Pioglitazone is being investigated to treat other disorders due to its anti-inflammatory properties, with recent findings suggesting it could increase the production of reactive oxygen species (ROS).
ROS, a variety of oxidant molecules, is impaired in patients with the rare inherited disorder chronic granulomatous disease (CGD), in which certain immune system cells cannot kill some types of bacteria and fungi. This is due to the lack of a functional enzyme known as NADPH oxidase.
ROS normally destroy these bacteria, but CGD patients do not have this early immune response and can suffer infections of the lungs, skin, lymph nodes and liver.
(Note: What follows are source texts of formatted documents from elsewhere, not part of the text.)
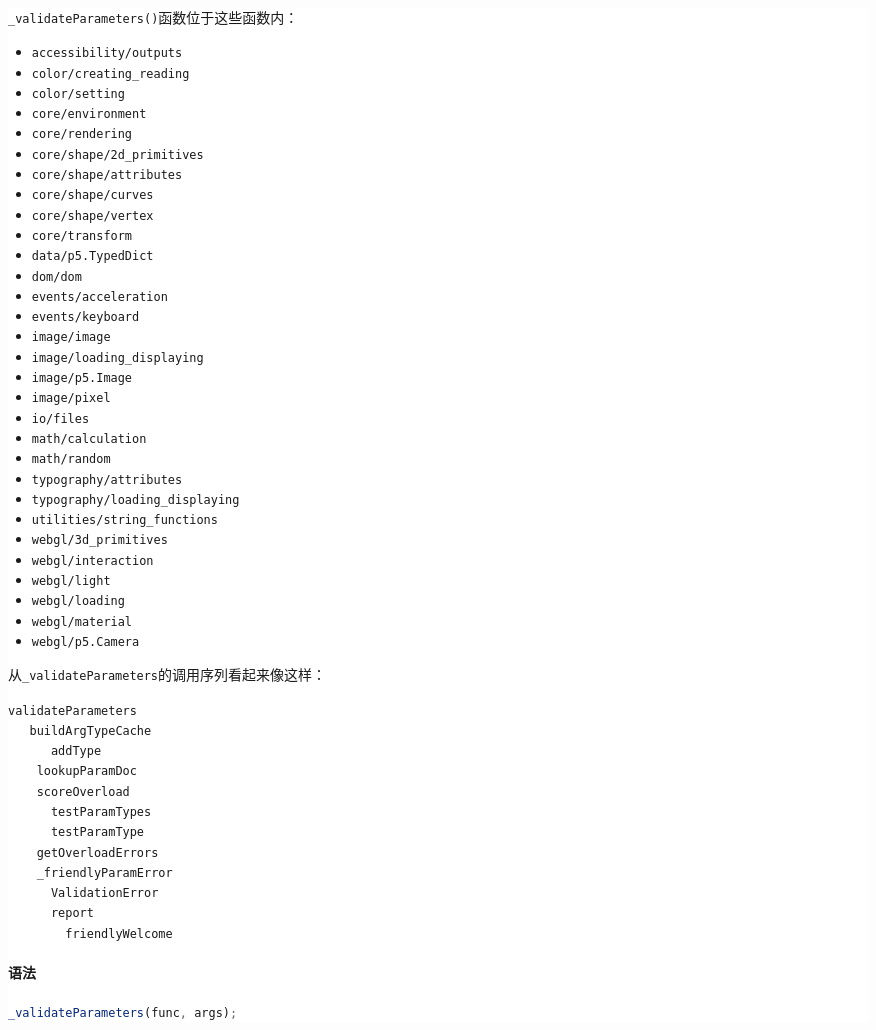 `_validateParameters()`函数位于这些函数内：

- `accessibility/outputs`
- `color/creating_reading`
- `color/setting`
- `core/environment`
- `core/rendering`
- `core/shape/2d_primitives`
- `core/shape/attributes`
- `core/shape/curves`
- `core/shape/vertex`
- `core/transform`
- `data/p5.TypedDict`
- `dom/dom`
- `events/acceleration`
- `events/keyboard`
- `image/image`
- `image/loading_displaying`
- `image/p5.Image`
- `image/pixel`
- `io/files`
- `math/calculation`
- `math/random`
- `typography/attributes`
- `typography/loading_displaying`
- `utilities/string_functions`
- `webgl/3d_primitives`
- `webgl/interaction`
- `webgl/light`
- `webgl/loading`
- `webgl/material`
- `webgl/p5.Camera`

从`_validateParameters`的调用序列看起来像这样：

```
validateParameters
   buildArgTypeCache
      addType
    lookupParamDoc
    scoreOverload
      testParamTypes
      testParamType
    getOverloadErrors
    _friendlyParamError
      ValidationError
      report
        friendlyWelcome
```


#### 语法

```js
_validateParameters(func, args);
```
Pioglitazone is prescribed for type 2 diabetes as it can reduce the amount of glucose in the blood, but the National Jewish Health have discovered pioglitazone can also increase ROS production in white blood cells.
Testing on mice, they observed a 30 per cent increase in mouse models of CGD and in the white blood cells of CGD patients. Pioglitazone helped bypass the genetic defects of CGD to enhance the ability of white blood cells to kill two common pathogens in CGD; Staphylococcus aureus and Burkholdia cepacia.
“These findings demonstrate that pioglitazone can promote the production of ROS from mitochrondria of white blood cells,” said Dr. Donna Bratto, MD.
“While pioglitazone does not restore full ROS production, it does make a relevant contribution to host defence in mouse and cellular models of chronic granulomatous disease. We are looking forward to evaluating pioglitazone in patients with the disease,” Bratton added.